Alianza Ganadera clama contra los protocolos sanitarios: "Más dañinos que la enfermedad"
La sanidad animal está siendo el principal campo de batalla de la asociación, puesto que consideran que los actuales son "una carga insoportable"
Las asociaciones de ganaderos de Castilla y León y de otras partes de España no han dudado en alzar la voz ante la situación que atraviesan con los protocolos sanitarios. Bajo el paraguas de la formación 'Alianza Ganadera', las diferentes organizaciones han recalcado que estos son "más dañinos que la enfermedad", reclamando cambios a los partidos políticos a través de diferentes reuniones con ellos.

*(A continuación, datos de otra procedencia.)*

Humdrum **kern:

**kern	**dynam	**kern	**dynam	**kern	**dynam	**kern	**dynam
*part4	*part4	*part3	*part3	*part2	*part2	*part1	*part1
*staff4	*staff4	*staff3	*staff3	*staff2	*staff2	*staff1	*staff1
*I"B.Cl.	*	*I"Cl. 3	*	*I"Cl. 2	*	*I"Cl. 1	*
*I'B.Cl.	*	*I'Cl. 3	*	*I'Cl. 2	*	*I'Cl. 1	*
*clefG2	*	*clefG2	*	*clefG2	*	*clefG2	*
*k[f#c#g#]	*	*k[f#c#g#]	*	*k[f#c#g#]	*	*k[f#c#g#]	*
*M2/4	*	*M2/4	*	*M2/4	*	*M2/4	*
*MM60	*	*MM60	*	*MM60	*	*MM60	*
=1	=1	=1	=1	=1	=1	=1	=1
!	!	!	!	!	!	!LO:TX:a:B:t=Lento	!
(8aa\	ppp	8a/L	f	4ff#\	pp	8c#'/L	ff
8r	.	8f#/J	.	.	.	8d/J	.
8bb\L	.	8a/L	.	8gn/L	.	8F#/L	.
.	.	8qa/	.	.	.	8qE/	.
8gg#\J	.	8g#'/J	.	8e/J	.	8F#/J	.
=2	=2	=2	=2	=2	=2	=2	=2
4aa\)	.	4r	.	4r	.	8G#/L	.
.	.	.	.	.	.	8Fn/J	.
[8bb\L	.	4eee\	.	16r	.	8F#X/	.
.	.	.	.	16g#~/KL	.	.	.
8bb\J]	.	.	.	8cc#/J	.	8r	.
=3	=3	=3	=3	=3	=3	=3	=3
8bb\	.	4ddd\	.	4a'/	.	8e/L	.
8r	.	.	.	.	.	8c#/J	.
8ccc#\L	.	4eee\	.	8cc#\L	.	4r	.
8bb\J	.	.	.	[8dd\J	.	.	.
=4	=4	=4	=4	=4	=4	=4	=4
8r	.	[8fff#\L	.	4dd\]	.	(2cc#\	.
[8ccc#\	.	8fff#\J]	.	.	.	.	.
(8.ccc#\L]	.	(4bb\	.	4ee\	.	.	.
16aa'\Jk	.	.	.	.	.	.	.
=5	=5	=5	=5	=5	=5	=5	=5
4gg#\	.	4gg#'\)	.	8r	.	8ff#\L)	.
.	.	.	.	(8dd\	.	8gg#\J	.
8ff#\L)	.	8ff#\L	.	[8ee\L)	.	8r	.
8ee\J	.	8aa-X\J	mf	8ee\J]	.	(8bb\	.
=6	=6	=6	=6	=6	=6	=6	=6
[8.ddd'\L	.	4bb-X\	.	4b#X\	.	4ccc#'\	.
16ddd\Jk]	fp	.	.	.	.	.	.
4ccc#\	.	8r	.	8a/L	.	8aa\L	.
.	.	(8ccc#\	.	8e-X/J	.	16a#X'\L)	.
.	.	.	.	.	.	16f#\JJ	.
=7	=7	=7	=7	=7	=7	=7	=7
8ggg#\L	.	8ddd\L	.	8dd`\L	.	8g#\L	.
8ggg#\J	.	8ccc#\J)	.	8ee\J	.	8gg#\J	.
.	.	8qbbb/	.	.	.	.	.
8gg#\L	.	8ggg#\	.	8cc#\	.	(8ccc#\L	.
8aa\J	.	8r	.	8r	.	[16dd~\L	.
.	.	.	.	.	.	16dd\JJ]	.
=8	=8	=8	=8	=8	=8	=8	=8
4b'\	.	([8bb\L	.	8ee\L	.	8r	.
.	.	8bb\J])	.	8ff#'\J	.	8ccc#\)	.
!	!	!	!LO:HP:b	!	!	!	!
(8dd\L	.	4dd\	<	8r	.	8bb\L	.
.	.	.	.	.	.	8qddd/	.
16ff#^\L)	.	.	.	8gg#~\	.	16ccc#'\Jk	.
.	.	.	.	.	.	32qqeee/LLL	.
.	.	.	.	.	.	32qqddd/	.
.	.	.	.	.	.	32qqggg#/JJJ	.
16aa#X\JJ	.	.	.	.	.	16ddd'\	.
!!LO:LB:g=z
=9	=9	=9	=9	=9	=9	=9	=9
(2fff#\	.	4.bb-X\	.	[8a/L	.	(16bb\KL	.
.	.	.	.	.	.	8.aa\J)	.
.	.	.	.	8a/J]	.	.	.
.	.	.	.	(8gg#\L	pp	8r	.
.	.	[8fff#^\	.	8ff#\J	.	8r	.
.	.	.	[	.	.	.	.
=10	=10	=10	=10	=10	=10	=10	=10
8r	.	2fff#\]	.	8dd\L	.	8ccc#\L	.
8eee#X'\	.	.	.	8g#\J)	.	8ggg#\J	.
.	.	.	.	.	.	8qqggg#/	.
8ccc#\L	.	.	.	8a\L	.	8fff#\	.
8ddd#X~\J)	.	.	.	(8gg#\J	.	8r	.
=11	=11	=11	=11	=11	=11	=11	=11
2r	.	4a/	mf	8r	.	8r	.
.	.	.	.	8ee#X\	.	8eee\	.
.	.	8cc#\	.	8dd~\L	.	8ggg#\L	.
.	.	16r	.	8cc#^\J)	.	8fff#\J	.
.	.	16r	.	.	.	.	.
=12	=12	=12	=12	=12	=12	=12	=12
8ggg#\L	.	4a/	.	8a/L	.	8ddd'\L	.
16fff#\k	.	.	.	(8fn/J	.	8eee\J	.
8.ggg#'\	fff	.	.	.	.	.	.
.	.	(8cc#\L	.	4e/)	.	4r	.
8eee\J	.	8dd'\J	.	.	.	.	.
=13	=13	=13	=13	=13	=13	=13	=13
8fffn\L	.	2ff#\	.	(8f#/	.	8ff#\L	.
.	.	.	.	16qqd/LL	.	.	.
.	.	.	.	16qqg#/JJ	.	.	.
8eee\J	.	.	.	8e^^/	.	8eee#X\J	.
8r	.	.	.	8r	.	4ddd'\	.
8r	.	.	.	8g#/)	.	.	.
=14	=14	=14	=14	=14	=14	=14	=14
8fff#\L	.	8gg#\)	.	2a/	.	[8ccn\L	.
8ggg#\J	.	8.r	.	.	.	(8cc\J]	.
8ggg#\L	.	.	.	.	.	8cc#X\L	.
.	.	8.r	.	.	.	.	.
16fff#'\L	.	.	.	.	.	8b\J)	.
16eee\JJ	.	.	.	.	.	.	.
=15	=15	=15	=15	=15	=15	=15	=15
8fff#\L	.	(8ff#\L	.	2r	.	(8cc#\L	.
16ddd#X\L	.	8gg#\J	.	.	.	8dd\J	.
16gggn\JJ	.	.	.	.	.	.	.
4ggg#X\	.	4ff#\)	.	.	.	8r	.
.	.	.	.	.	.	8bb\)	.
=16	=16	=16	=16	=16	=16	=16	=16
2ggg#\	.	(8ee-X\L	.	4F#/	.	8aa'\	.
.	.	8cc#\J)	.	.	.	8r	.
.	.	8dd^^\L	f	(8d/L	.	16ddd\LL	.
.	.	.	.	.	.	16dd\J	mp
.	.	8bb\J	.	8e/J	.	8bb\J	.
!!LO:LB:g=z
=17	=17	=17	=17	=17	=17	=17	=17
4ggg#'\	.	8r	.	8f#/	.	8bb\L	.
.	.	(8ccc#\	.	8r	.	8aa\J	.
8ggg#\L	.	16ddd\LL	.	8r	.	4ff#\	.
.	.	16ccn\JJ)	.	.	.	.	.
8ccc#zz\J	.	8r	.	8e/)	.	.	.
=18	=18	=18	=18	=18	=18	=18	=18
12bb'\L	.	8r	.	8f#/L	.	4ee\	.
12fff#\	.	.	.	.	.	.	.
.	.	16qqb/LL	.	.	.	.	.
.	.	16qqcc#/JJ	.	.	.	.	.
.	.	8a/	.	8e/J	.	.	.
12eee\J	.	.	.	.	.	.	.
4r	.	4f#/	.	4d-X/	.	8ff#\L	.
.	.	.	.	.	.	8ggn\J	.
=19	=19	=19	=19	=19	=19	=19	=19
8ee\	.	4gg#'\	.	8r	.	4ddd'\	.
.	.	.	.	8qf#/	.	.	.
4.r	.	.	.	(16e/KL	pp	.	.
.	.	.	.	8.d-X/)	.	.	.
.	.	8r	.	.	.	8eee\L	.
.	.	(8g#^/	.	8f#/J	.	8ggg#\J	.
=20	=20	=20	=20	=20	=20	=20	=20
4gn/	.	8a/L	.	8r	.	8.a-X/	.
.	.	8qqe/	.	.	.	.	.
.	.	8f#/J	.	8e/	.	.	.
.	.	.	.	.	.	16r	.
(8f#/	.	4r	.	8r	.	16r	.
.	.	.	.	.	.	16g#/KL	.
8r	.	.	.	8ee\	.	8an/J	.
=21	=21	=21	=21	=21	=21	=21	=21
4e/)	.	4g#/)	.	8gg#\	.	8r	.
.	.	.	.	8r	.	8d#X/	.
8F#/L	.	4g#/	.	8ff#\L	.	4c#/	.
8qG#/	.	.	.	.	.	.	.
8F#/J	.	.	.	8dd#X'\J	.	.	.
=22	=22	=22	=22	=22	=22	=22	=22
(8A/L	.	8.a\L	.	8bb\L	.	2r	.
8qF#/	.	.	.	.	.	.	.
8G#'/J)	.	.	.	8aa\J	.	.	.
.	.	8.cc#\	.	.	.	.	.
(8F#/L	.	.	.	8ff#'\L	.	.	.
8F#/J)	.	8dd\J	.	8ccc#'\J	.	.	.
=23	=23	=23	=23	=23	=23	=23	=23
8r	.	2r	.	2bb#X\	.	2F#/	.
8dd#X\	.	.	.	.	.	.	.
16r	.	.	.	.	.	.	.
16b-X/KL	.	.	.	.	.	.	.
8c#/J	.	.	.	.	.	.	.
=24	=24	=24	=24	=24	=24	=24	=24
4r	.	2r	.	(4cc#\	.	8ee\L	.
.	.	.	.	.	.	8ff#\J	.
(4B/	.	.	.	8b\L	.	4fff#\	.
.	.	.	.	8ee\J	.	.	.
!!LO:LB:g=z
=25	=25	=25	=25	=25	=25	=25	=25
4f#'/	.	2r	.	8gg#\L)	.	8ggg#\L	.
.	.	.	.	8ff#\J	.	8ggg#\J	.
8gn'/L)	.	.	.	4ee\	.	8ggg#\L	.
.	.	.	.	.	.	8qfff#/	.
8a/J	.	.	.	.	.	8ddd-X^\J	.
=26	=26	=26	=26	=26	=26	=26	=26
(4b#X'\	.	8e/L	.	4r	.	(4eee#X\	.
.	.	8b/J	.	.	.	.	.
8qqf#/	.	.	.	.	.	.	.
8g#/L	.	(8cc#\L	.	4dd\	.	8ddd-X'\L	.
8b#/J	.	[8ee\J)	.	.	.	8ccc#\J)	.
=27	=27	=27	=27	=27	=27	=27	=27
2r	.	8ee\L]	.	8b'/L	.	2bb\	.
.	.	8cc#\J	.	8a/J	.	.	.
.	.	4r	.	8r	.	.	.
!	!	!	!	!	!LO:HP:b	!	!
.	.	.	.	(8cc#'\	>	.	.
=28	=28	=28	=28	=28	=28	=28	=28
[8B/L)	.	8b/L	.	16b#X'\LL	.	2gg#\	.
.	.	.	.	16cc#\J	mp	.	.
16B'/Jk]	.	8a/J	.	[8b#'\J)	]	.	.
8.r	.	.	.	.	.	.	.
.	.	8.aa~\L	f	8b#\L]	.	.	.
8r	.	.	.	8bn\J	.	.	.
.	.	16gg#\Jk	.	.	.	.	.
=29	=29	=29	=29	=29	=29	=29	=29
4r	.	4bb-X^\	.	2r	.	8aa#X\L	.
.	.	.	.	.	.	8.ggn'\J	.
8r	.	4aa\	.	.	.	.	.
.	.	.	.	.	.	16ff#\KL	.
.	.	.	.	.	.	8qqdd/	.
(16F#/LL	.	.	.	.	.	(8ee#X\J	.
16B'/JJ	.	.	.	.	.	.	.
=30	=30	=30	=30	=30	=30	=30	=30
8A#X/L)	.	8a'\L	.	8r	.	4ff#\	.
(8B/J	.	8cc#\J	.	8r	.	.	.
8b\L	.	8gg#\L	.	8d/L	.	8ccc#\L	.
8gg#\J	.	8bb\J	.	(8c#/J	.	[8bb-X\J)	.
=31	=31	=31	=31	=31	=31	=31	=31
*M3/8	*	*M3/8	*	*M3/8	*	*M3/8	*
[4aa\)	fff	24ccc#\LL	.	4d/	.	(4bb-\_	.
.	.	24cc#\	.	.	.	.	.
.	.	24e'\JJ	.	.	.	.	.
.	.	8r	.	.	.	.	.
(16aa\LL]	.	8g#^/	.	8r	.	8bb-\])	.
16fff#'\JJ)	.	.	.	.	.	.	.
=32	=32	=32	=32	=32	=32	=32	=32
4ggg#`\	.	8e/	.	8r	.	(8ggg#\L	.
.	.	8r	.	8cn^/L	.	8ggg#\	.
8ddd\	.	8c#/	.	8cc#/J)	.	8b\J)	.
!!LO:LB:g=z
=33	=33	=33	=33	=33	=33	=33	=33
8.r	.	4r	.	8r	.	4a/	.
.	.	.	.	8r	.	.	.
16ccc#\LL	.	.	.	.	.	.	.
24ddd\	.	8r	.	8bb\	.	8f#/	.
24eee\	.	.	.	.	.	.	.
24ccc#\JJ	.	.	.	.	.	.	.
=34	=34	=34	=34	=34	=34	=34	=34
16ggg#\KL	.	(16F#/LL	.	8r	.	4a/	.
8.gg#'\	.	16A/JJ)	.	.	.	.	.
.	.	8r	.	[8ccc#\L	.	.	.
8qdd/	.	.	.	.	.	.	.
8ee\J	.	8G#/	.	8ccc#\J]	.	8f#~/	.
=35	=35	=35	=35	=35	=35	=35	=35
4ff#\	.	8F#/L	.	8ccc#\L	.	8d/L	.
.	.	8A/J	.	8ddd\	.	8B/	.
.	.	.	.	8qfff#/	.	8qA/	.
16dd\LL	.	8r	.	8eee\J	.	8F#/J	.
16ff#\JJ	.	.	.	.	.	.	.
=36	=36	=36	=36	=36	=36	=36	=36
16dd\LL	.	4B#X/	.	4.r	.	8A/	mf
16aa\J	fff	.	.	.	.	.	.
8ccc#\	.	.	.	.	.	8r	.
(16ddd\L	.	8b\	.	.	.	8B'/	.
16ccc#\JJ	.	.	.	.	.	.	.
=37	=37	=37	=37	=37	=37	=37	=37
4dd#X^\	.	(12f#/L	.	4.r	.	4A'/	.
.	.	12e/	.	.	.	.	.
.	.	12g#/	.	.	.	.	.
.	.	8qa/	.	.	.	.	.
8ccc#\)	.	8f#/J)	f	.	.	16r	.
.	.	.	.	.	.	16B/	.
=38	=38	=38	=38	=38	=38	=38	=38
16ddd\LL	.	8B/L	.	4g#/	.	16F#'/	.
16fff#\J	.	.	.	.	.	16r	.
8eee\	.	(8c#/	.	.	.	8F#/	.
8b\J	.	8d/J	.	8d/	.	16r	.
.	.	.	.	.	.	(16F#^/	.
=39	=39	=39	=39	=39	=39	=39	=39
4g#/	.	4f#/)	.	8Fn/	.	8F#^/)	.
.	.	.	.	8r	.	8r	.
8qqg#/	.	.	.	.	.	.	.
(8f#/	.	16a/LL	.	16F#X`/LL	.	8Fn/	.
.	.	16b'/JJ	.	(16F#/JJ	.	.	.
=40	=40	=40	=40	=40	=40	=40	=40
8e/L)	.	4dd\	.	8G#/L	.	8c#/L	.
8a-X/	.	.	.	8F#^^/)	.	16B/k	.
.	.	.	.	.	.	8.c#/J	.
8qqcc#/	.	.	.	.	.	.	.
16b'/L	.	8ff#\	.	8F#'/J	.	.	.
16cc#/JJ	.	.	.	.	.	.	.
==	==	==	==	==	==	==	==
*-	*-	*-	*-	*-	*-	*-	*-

Ante esta realidad, los profesionales exigen una revisión urgente de las normativas de saneamiento "que llevan años asfixiando la viabilidad de las explotaciones". La plataforma ha anunciado la incorporación de VEPROASA (Veterinarios de Producción Animal de Salamanca) y de ASTRACE (Asociación de Tratantes y Cebaderos), dos entidades que les permiten consolidarse como interlocutor del sector ante las administraciones.
La sanidad animal está siendo el principal campo de batalla de la asociación, puesto que consideran que los actuales protocolos sanitarios son "una carga insoportable" y "llevan años sometidos a normativas ineficaces". "Es necesario denunciar que los actuales protocolos sanitarios, lejos de ser una solución, son hoy más dañinos que la propia enfermedad. Provocan un estrangulamiento económico irreversible y demuestran una falta de sensibilidad total hacia la viabilidad de las explotaciones familiares", recalcan.
Las reuniones con los partidos políticos servirá para presentar un documento técnico en el que se detalla la situación del sector, buscando trasladar a los políticos la realidad que viven en el día a día. Todo ello bajo un mismo paraguas con el que pretenden reforzar la capacidad de interlocución del sector en un momento que califican de "crítico" para la ganadería, marcado por el aumento de costes, la presión normativa y la incertidumbre en el medio rural.